# Yellow River Slam



## tips n tails (Mar 2, 2011)

Got a late start, was a little leery about fishing this morning with the wind. Finally launced around 9. Had flatheads on the target board. Made my way down towards the far end of yellow river. Started out fishing some structure when I had a hit, reeling I said to myself...cant be a cat. Started seeing some red, get the red up to boat, almost getting the line cut off by the prop :no:. Finally in the boat, law stick comes next, measures 1/4 in over 18. In the livewell. Re-bait, winds blowing, shouldve brought a kite Im thinking, 20 minutes go by fish on , a little cat, now Im having a hard time trying to figured out if its a channel or salt water cat. Figured what the heck, looks like a channel in the livewell with the red. I relocate, just gar, and alot of sun. After a hour plus Ive finally had enough and move up river, towards 87, clocks ticking away, rod doubles over, I set the hook and start reeling away, fish starts taking line and fighting, Im thinking about time, see sawing back and forth , ge the fish in view, low and behold Im seeing a striper. I grab the net, finese the fish into it and in the boat. Measuring 19 + in., in the livewell to accompany the other fish. I re-bait, toss back out, back to the boring waiting game, boom rod off again. I work the fish back and again its a stripe, in the boat. Re-bait, nothing for a hr, move further up and down nothing back to same spot, nothing. Overall a good day of fishing. 



No flats.:thumbdown:


----------



## CatHunter (Dec 31, 2008)

tips n tails said:


> Got a late start, was a little leery about fishing this morning with the wind. Finally launced around 9. Had flatheads on the target board. Made my way down towards the far end of yellow river. Started out fishing some structure when I had a hit, reeling I said to myself...cant be a cat. Started seeing some red, get the red up to boat, almost getting the line cut off by the prop :no:. Finally in the boat, law stick comes next, measures 1/4 in over 18. In the livewell. Re-bait, winds blowing, shouldve brought a kite Im thinking, 20 minutes go by fish on , a little cat, now Im having a hard time trying to figured out if its a channel or salt water cat. Figured what the heck, looks like a channel in the livewell with the red. I relocate, just gar, and alot of sun. After a hour plus Ive finally had enough and move up river, towards 87, clocks ticking away, rod doubles over, I set the hook and start reeling away, fish starts taking line and fighting, Im thinking about time, see sawing back and forth , ge the fish in view, low and behold Im seeing a striper. I grab the net, finese the fish into it and in the boat. Measuring 19 + in., in the livewell to accompany the other fish. I re-bait, toss back out, back to the boring waiting game, boom rod off again. I work the fish back and again its a stripe, in the boat. Re-bait, nothing for a hr, move further up and down nothing back to same spot, nothing. Overall a good day of fishing.
> 
> 
> 
> No flats.:thumbdown:


hard head catfish__saltwater cat___


----------



## jcoss15 (Oct 11, 2010)

good day man, those hard heads don't eat to bad either...catch the stripes on bream?


----------



## tips n tails (Mar 2, 2011)

jcoss15 said:


> good day man, those hard heads don't eat to bad either...catch the stripes on bream?

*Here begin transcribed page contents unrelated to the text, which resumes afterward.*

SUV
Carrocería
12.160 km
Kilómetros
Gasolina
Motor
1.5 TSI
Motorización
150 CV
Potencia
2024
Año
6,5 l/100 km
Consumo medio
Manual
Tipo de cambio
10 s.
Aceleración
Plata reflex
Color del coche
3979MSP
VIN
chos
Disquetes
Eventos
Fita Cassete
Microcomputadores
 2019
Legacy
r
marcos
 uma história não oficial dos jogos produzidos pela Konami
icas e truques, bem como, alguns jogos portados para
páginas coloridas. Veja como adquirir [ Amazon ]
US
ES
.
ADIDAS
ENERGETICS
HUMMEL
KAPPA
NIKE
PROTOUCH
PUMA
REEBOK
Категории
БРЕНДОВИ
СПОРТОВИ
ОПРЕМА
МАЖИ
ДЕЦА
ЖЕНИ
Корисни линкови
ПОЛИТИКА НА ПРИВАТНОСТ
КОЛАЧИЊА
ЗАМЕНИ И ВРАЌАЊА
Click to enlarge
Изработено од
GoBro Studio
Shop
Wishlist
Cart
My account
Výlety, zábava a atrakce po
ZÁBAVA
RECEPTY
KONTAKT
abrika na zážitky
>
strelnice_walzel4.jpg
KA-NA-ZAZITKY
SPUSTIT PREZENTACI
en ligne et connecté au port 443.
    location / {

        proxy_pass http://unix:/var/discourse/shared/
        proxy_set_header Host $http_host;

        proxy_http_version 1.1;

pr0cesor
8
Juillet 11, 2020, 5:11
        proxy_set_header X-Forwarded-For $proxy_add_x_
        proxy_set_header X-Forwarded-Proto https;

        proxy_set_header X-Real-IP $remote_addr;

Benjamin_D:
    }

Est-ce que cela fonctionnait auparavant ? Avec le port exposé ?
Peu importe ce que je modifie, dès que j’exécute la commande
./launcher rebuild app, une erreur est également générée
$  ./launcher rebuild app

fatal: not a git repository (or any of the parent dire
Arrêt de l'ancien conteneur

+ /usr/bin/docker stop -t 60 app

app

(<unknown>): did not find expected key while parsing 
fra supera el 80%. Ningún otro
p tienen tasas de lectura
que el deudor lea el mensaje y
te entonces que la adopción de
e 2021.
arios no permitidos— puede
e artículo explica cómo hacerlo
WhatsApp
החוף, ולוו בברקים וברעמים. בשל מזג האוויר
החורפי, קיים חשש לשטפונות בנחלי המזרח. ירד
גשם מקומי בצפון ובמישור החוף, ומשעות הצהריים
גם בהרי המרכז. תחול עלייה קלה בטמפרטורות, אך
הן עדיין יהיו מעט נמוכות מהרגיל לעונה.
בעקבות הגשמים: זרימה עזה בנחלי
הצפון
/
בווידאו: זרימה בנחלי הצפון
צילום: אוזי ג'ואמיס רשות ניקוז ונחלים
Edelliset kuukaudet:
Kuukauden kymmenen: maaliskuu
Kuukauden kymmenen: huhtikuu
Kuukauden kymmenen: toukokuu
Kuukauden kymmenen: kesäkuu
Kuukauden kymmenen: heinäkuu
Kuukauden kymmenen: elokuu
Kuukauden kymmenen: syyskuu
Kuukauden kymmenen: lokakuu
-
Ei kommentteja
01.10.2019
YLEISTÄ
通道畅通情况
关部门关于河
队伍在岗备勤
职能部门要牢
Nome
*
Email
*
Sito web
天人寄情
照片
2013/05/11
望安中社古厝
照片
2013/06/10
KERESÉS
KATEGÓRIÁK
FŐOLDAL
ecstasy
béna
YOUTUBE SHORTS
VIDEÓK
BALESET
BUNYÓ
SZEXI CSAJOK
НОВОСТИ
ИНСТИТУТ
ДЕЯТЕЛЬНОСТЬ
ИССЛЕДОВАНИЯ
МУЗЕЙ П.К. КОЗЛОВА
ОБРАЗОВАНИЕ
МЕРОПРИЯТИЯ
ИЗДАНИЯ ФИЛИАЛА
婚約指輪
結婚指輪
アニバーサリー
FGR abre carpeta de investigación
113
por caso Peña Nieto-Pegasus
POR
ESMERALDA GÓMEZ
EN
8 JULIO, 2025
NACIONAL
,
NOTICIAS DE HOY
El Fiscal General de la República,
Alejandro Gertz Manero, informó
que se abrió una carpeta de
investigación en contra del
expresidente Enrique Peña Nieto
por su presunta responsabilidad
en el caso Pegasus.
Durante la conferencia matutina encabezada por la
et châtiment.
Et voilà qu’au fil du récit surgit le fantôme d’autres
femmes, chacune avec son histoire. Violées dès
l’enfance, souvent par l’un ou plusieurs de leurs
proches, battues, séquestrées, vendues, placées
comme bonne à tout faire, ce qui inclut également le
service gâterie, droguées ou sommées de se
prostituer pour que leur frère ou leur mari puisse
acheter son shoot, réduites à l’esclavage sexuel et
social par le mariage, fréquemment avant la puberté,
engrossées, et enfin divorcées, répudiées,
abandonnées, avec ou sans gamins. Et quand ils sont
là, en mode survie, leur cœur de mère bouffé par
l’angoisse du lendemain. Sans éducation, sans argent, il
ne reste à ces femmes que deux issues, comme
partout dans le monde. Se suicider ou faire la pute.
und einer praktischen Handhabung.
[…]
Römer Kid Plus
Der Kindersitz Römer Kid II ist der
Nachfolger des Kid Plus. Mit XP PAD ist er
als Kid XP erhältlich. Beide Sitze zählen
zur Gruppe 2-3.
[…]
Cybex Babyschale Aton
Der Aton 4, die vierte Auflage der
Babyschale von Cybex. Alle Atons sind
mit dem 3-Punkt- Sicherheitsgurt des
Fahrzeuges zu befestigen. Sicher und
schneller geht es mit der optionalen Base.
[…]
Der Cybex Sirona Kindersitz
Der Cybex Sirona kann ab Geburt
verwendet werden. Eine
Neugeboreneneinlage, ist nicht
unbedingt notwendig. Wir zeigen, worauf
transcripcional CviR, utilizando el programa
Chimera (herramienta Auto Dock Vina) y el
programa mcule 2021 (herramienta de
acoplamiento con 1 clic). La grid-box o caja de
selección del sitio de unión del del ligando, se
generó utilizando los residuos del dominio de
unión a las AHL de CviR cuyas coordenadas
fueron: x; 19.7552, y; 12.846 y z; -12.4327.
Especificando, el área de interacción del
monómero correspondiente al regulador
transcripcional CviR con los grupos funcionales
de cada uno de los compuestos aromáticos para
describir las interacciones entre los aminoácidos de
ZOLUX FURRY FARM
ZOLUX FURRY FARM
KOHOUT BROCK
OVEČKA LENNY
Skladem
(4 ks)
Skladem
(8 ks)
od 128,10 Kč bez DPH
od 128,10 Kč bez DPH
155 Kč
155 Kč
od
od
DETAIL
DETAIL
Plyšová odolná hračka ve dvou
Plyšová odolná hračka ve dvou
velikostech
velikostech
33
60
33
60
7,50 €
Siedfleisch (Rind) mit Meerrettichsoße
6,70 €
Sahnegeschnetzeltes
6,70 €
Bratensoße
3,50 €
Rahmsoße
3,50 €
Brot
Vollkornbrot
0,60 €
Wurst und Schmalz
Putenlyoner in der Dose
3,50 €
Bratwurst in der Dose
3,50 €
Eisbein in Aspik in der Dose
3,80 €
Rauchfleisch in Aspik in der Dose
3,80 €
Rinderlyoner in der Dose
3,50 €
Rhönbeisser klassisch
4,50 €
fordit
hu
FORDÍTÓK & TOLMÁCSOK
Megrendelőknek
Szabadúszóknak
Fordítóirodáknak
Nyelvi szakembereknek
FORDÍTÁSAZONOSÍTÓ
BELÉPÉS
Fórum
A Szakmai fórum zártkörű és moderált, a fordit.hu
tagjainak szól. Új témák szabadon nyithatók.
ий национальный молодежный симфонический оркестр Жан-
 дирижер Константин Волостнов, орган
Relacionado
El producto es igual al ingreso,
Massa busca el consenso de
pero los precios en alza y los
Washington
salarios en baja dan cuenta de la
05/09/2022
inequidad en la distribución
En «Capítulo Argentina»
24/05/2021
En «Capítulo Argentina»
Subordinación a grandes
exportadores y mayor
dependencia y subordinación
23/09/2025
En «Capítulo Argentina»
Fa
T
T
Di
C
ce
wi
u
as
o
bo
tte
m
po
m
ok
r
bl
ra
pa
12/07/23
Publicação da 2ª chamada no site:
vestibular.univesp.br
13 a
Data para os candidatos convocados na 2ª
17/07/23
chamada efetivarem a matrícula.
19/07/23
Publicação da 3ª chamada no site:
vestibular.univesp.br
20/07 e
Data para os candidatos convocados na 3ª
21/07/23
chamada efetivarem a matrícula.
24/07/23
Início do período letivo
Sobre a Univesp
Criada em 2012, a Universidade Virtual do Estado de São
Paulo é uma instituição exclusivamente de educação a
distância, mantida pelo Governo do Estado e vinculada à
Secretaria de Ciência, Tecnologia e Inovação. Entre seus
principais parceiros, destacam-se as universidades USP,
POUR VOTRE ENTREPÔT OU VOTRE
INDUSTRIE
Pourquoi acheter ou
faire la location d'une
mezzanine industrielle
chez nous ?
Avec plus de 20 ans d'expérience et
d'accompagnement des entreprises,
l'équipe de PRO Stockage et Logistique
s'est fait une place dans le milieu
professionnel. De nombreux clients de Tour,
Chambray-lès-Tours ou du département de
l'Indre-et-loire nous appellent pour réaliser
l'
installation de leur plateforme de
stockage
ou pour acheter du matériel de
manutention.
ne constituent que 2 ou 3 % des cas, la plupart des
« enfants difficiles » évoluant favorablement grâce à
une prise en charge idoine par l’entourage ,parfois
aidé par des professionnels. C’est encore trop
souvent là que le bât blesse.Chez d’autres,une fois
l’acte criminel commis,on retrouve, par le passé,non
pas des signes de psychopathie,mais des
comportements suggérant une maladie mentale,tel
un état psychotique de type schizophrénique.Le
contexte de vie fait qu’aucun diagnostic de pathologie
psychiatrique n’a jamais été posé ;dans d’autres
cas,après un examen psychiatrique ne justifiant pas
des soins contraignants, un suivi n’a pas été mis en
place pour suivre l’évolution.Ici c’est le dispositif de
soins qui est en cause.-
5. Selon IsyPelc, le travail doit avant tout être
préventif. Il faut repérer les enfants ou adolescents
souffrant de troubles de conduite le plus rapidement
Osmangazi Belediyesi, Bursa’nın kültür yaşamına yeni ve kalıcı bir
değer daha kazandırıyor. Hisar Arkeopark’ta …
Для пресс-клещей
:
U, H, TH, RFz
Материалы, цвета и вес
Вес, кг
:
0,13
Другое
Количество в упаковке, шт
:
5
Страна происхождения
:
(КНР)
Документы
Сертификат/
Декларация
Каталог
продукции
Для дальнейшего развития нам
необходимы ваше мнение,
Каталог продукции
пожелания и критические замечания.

Bream and river shiners. :shifty: However in their stomach contents fiddler crabs was their main stable.


----------



## tips n tails (Mar 2, 2011)

Cathunter, 

Thanks for the info, I wasnt sure but since I filleted it I might as well try it. Maybe it will help with catching a flathead. I think next time I go out Im gonna take photos of what I think are "good spots" and you can give me the nay or ya


----------



## GatorBane (Jan 11, 2010)

One is a Striper and the other is a Hybrid.


----------



## CatHunter (Dec 31, 2008)

Just let me know, ill help you out with them ol yeller cats.


----------



## skiff89_jr (Apr 1, 2011)

Nice slam.


----------



## collinscraft2 (Sep 11, 2009)

Thats a nice report, thank you. I like the stripper fillets.


----------



## tips n tails (Mar 2, 2011)

Thanks guys, Collins I agree on the fillets being nice, plus they put up a very good fight to. My second one I caught got wrapped around some bottom structure,had to move the boat around to horse it out of there. I fouled hooked it on the outside of its gill plate.


----------